Florian Schneider (23) geht mit seinem Einsatz jedoch deutlich weiter als viele seiner Kommilitonen. Der Wittener Medizinstudent hat einen Verein gegründet, der das Krankenhaus in Endulen – einem Dorf im Nordosten Tansanias – unterstützt (www.endulen.de). Die Einrichtung mit 72 Betten ist dringend auf Spenden angewiesen.

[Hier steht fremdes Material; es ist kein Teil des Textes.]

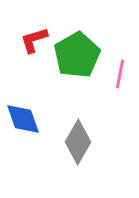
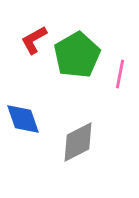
red L-shape: rotated 12 degrees counterclockwise
gray diamond: rotated 33 degrees clockwise
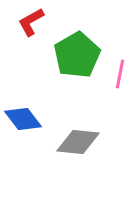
red L-shape: moved 3 px left, 18 px up
blue diamond: rotated 18 degrees counterclockwise
gray diamond: rotated 33 degrees clockwise
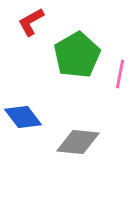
blue diamond: moved 2 px up
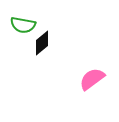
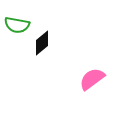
green semicircle: moved 6 px left
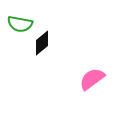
green semicircle: moved 3 px right, 1 px up
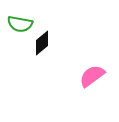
pink semicircle: moved 3 px up
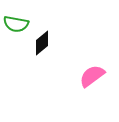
green semicircle: moved 4 px left
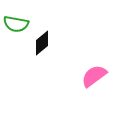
pink semicircle: moved 2 px right
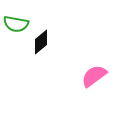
black diamond: moved 1 px left, 1 px up
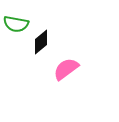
pink semicircle: moved 28 px left, 7 px up
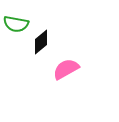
pink semicircle: rotated 8 degrees clockwise
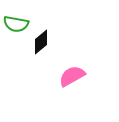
pink semicircle: moved 6 px right, 7 px down
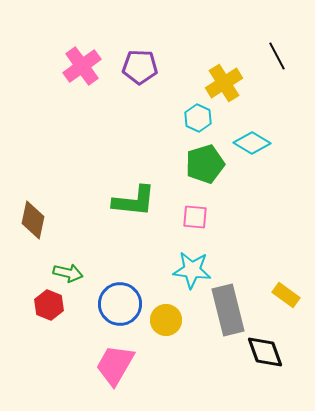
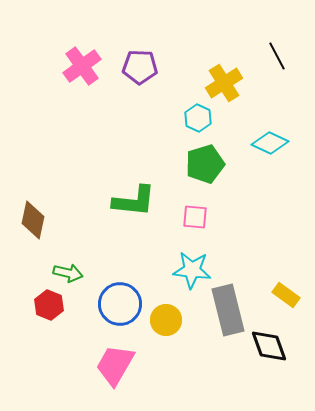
cyan diamond: moved 18 px right; rotated 6 degrees counterclockwise
black diamond: moved 4 px right, 6 px up
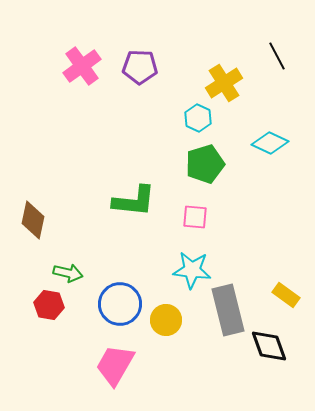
red hexagon: rotated 12 degrees counterclockwise
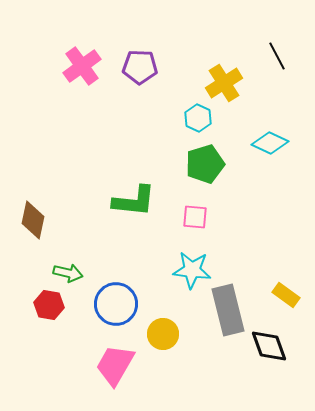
blue circle: moved 4 px left
yellow circle: moved 3 px left, 14 px down
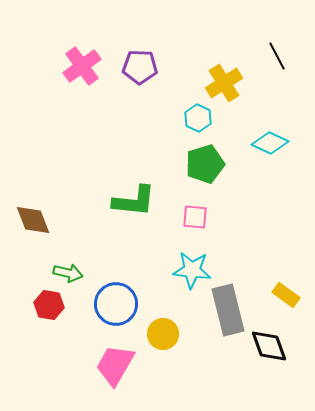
brown diamond: rotated 33 degrees counterclockwise
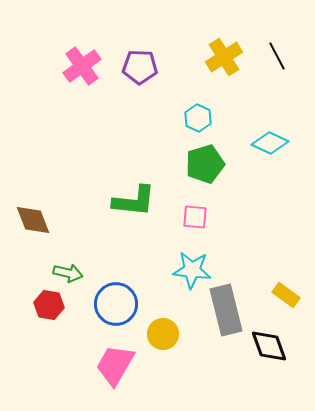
yellow cross: moved 26 px up
gray rectangle: moved 2 px left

Es soll unter anderem ein Entbindungstrakt entstehen. „Bisher liegen schwangere Frauen und Schwerkranke in einem Zimmer. Das wollen wir ändern“, erläutert Schneider. Der Verein Endulen e.V. hat bereits zuvor einige Projekte in Zusammenarbeit mit der Krankenhausverwaltung und den anderen Mitarbeitern vor Ort erfolgreich umgesetzt. So wurde eine Notfallstation eingerichtet und das Entbindungszimmer renoviert.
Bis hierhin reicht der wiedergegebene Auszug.